Will sanctions work, then? I think, it is important to answer that question at three levels: macroeconomic, political, military-strategic. And at the three levels the respective answer is “yes”, “it depends” and “probably not”. But then there is another level — bear with me….

  • Take the macroeconomic level first. Sanctions are already having a devastating effect on the Russian economy. The bulk of foreign currency reserves has been seized, the ruble has tumbled, domestic inflation is soaring, trade has collapsed, production come to a standstill in many parts of the economy. This is hurting the regime, but it is hurting the average Russian even more. While “oligarchs” have been targeted by the seizure of their overseas assets, the overall effect of the sanctions is clearly much smaller for oligarchs than for the average Russian household. Oligarchs are people with international networks and globally diversified asset portfolios, including access to countries that do not implement any sanctions (the yachts are starting to show up in Turkey already…). Such asset shifting is not really an option for the average Russian, though. Hence, if anything the West should work harder on actually implementing and extending the sanctions on the oligarchs. Actually seizing their assets would be a start, implementation in many countries (including Switzerland, Germany…) is patchy at best so far.
  • Consider next the political impact of sanctions, in particular on how sanctions change the likelihood of regime change. Here the outlook is more mixed. One political rationale behind the sanctions is to foment unrest in the wider population, erode support amonh privileged civil servants and the military and/or trigger a coup of by the inner circle of power. While one can always hope, I wouldn’t count on that coup. And the fallout of the sanctions on the wider population also gives Putin’s propaganda a way to blame their suffering on the alleged unfair treatment of Russia by the West. We have seen similarly crippling sanctions in Iran, for example. The regime there is still in power…
  • The third level at which sanctions were meant to work is military-strategic. The idea is to to deprive the regime of assets and future hard-currency revenue, so it can no longer finance its war. Clearly, the sanctions make it harder for Putin to buy Western technology. They make it harder to sustain the economy and muster political support. All true. But Russia does not need hard currency to import raw materials and commodities to fight a war as other countries would have to. Russia is a natural-resource super power. Russia has a formidable military-industrial complex. Keeping that war machine running does not require foreign currency. Instead, as time goes by, the machine will be financed in the way long wars are always financed: by monetization, using the printing press. De facto state-controlled arms producers will just accept freshly printed paper.
    So, yes German, Italian, Swiss payments for Gas have helped Russia acquire assets, infrastructure and technology for its war in the past.
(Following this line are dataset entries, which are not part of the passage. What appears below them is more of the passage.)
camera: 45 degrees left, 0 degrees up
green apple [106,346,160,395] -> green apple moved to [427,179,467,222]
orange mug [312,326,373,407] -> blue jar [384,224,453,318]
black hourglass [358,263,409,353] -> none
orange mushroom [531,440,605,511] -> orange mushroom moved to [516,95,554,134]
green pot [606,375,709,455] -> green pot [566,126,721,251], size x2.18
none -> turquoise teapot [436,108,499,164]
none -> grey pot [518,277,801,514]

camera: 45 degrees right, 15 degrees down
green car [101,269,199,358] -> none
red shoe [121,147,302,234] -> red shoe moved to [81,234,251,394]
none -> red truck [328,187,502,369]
If Europe continues to buy gas, and oil it certainly helps ease the economic cost for Putin to sustain his war. Would stop buying that energy from Russia accelerate the decline of the Russian economy? Sure. Does Putin care? No, I don’t think so. Because it won’t be able to stop the war machine as such. And that’s all that counts for him.

So, are sanctions all in vain then? Short of direct military intervention–which NATO has rightly ruled out–they were the harshest option and I think they were still the right thing to do. That doesn’t mean they will succeed in the ways they were argued to operate, though.

But there may be much better reason for sanctions after all: some analysts have recently suggested that seized Russian assets could ultimately be used to finance reparations or a Marshall plan for Ukraine after the war. In my opinion, they could already be used while the war lasts—to provide finance for a much more determined support of Ukraine, including a more determined supply of arms, thus making it considerably cheaper and more sustainable for the West to uphold this support.